The type-lower-bound branch
Nikodemus was intrigued by the type-lower-bound branch I pushed on repo.or.cz a
few weeks ago. It’s a convenience hack that wound up being slightly more intricate
and interesting than planned: a user was complaining that there was no nice way to
muffle some optimisation notes. Take
(lambda (x)
(declare (type integer x)
(optimize speed))
(1+ x))
; in: LAMBDA (X)
; (1+ X)
; ==>
; (+ X 1)
;
; note: forced to do GENERIC-+ (cost 10)
; unable to do inline fixnum arithmetic (cost 1) because:
; The first argument is a INTEGER, not a FIXNUM.
; The result is a (VALUES INTEGER &OPTIONAL), not a (VALUES FIXNUM &REST T).
; unable to do inline fixnum arithmetic (cost 2) because:
; The first argument is a INTEGER, not a FIXNUM.

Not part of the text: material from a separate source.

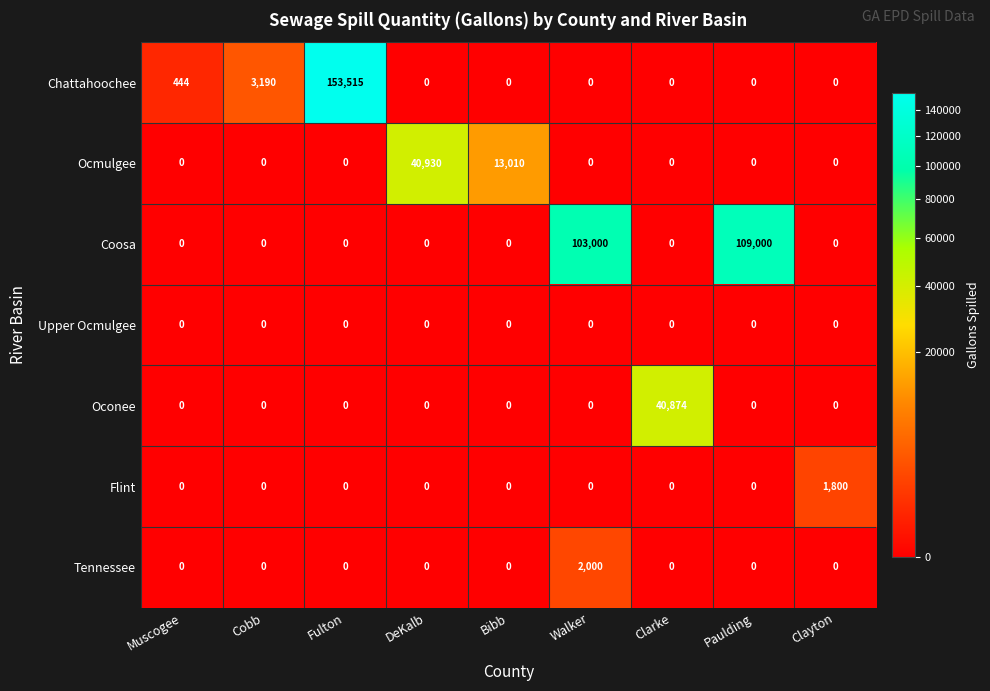

Between Fulton and Clarke, which series saw the biggest shift?

Chattahoochee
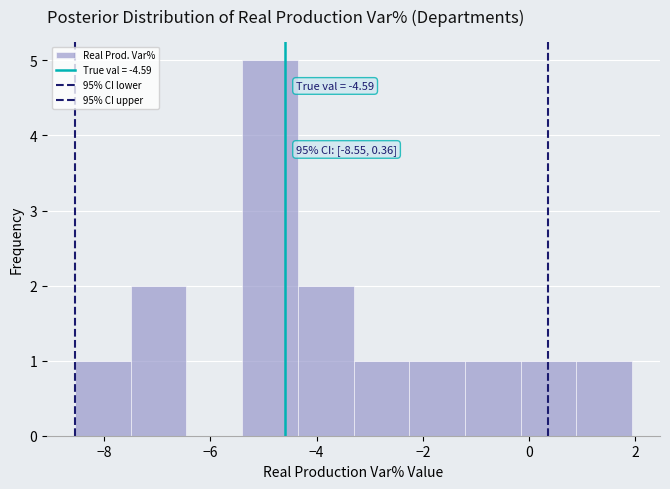

Over which range of the x-axis is the bar tallest?

-5.4 to -4.4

; The result is a (VALUES INTEGER &OPTIONAL), not a (VALUES FIXNUM &REST T).
; etc.
If the user already knows that the best they can do is declare that x is an
integer, there is no way to muffle only the notes that amount to wishing that the
type of x was more precisely known.
My first (failed) attempt tagged variables as hopeless (any note mentioning these
variables’ types would then be muffled). I forgot why I couldn’t make it
work, but I believe it’s because invisible copies are very common, so that
transforms manipulated lvars that were mere untagged copies of the tagged
variable.
Luckily, we have a well-established mechanism to make properties flow across copies: the type (propagation) system. Again, my first attempt was to create a type for hopelessly vague types. However, types must implement all three set operations (negation, intersection and union), and making that work with such an ad hoc type wasn’t an attractive prospect.
This is where type lower bounds come in. In CL, types, as exposed through
declarations, are always upper bounds: they are treated as conservative
approximations of the set of values the annotated form, variable, etc. can take. The
conservativeness is necessary because the exact static type is generally undecidable.
In other words, the meaning of (the integer x) is that x can evaluate to
any integer; it could actually only ever evaluate to a fixnum (or any other
subset of integers), which is what the note in the original example asks
for.
If we had a way to also denote lower bounds (e.g. that x can take (not fixnum)
values) on the exact static type of forms, compiler notes could be tested
against these lower bounds to determine when the programmer knows that
the declared or derived type cannot be improved enough for a transform
to fire. In the original example, this would amount to declaring that x’s
exact static type is between fixnum (exclusively) and integer (inclusively),
or, equivalently, that x will always be an integer, and will sometimes not
be a fixnum. The note is then obviously moot, and can be muffled by the
compiler.
Unlike ad hoc “hopeless” types, intersection and union of lower bound types (really, range of types, since lower bound types are always accompanied by an upper bound) are straightforward and theoretically sound. The only issue is with type negation. Since this is all for convenience, I decided to just punt and drop the lower bound before negating.
The branch, as pushed on repo.or.cz, seems to be working. In order to keep
changes to a minimum, regular types are treated as having an implicit lower bound of
nil, and range types (with a non-trivial lower bound) are aggressively converted to
regular types. This gives the muffling effect for some interesting simple cases, and
reverts to the old behaviour very quickly. There are probably hidden bugs (both in
the code and in the design), but since they could only be triggered by using the
extension, I’m not too worried.
N.B. This isn’t actually useful for compilation speed
I originally thought type lower bounds could be useful to improve compilation speed: by keeping around both lower and upper bounds, we are able to overapproximate types even in the presence of type negation. Once I implemented a quick prototype, ir1-widening, I realised we don’t need lower bounds at all: we only have to make sure we only ever approximate types once we’re sure they’ll never be negated. Actually, what would be even more useful is a way to compute approximate unions and intersections quickly, instead of widening types after the fact.